You have to set up payroll. That's another monthly filing, plus quarterly state and federal payroll returns, plus a W-2 at year-end. You have to file a separate tax return for the business — Form 1120S. You have to track your reasonable compensation and be ready to defend it if the IRS asks. And in some states, you'll pay a franchise tax or a minimum annual fee just for the privilege of having an S-Corp.
Add all that up and the breakeven isn't where most accountants quote it.
The S-Corp election starts saving real money around $60,000 to $80,000 in net profit. Below that, the costs eat most of the savings.
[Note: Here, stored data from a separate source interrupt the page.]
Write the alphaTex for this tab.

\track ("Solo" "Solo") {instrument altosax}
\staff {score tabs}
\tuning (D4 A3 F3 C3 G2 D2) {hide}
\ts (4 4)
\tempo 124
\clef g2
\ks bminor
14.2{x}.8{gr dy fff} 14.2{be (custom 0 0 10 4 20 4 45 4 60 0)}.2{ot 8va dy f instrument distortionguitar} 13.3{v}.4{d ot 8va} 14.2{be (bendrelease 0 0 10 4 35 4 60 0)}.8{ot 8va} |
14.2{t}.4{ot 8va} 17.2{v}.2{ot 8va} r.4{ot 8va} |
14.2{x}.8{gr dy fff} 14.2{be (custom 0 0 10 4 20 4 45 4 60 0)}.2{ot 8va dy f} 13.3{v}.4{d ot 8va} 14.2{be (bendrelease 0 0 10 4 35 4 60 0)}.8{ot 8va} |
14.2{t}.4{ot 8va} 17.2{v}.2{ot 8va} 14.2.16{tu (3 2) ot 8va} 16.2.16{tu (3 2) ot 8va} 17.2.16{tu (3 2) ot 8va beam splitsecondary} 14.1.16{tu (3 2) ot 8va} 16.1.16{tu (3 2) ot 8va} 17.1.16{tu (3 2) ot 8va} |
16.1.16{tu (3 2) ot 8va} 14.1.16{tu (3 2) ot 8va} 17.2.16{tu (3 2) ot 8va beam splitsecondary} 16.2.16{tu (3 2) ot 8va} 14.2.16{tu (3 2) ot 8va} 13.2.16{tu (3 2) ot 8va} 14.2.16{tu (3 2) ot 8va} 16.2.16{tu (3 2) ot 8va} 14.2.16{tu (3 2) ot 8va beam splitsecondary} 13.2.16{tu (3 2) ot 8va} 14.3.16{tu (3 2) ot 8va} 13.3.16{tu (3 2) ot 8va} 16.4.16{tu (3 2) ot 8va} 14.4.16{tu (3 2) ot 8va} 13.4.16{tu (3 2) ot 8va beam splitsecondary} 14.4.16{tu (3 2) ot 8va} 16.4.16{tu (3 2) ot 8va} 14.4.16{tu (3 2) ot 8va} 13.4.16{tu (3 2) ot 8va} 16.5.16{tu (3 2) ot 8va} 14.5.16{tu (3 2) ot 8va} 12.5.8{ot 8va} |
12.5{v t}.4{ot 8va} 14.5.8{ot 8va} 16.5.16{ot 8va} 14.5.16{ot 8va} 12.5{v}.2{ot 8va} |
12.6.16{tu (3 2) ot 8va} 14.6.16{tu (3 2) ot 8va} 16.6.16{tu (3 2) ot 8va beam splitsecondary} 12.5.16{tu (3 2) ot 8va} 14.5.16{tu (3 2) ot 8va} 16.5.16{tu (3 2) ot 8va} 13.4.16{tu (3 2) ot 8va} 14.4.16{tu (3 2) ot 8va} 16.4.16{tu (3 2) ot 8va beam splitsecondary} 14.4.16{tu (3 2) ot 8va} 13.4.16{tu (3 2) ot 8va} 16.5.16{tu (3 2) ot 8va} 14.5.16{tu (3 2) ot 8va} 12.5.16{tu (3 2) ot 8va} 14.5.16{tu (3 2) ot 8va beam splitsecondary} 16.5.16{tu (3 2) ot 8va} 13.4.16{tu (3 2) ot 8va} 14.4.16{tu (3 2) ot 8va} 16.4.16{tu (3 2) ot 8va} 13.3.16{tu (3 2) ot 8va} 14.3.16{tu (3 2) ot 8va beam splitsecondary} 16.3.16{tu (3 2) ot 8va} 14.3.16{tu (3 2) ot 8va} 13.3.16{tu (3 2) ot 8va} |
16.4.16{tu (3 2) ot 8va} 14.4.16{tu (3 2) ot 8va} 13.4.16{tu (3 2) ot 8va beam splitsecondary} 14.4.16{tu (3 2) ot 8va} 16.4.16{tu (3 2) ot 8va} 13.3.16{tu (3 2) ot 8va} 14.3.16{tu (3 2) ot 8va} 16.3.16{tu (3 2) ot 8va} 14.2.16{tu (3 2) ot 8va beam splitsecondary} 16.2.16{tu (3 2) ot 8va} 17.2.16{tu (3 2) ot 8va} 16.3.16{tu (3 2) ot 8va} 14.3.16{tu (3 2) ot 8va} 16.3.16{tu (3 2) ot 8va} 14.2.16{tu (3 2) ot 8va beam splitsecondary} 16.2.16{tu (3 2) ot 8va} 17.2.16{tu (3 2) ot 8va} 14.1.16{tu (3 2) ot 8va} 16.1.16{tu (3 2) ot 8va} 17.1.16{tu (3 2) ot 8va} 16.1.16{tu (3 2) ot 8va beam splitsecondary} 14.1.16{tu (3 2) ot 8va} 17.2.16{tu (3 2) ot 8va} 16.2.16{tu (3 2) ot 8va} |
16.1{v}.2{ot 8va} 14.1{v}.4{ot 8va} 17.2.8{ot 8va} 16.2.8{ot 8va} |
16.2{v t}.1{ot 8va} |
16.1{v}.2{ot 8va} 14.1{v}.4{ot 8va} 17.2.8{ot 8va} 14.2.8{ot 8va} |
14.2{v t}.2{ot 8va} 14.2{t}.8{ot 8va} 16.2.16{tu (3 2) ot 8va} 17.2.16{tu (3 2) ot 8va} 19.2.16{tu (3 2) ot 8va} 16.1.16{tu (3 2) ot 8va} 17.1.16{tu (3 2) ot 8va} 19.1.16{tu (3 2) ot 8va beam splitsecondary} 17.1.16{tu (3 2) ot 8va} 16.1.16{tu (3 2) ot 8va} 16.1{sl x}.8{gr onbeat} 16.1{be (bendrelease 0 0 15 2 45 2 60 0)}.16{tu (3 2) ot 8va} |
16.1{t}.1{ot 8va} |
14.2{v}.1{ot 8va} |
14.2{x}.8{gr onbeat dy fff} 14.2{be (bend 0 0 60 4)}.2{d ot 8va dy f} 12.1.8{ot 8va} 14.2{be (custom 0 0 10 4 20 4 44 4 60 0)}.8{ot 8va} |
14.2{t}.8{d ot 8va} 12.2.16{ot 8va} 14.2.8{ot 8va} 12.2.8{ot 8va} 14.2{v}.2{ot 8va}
The number that actually matters is net profit. For a single-owner business, the election starts saving real money around $60,000 to $80,000 in net profit. Below that, the payroll and filing costs eat most of the tax savings. Above $100,000, the savings get serious — usually $4,000 to $10,000 a year depending on the salary level. Above $250,000, it's almost always the right call.
But the number is net profit, not revenue. A consulting firm with $400K in revenue and $40K in profit doesn't benefit from the election. A subcontractor with $120K in revenue and $90K in profit does.
Reasonable compensation isn't a formula. Once you make the election, the IRS expects you to pay yourself a reasonable salary for the work you do. That number isn't "whatever's left after expenses," and it isn't "as low as possible." It's a benchmarking exercise — what would the business pay someone else to do this job? Set the salary too low and you'll lose an audit. Set it too high and you'll give back the savings the election was supposed to create. The right answer usually sits between 40% and 70% of net profit, depending on the industry and how involved you are day-to-day.
A few situations where the election doesn't help. Multiple owners with different levels of involvement — an S-Corp forces a single class of stock, which limits how profits can be split. A business expecting losses in the first year or two — S-Corp losses pass through, but with restrictions LLC partnerships don't have. A business operating in California, where the franchise tax and minimum annual fee can eat the savings on smaller S-Corps. And any business planning to bring on a non-resident or non-individual investor — S-Corps have ownership restrictions LLCs don't.
The election isn't easily reversible. Once you're an S-Corp, switching back usually means a five-year waiting period under most circumstances. Which is why we don't recommend the election until the numbers actually pencil — and why we revisit the math every year as the business grows.
If your accountant pushed the election when you were earning $45K and now your profit has grown to a place where it makes real sense, that's good news. If they pushed it years ago and the savings still aren't showing up after you factor in payroll service and the separate return, that's a conversation worth having before another tax season passes.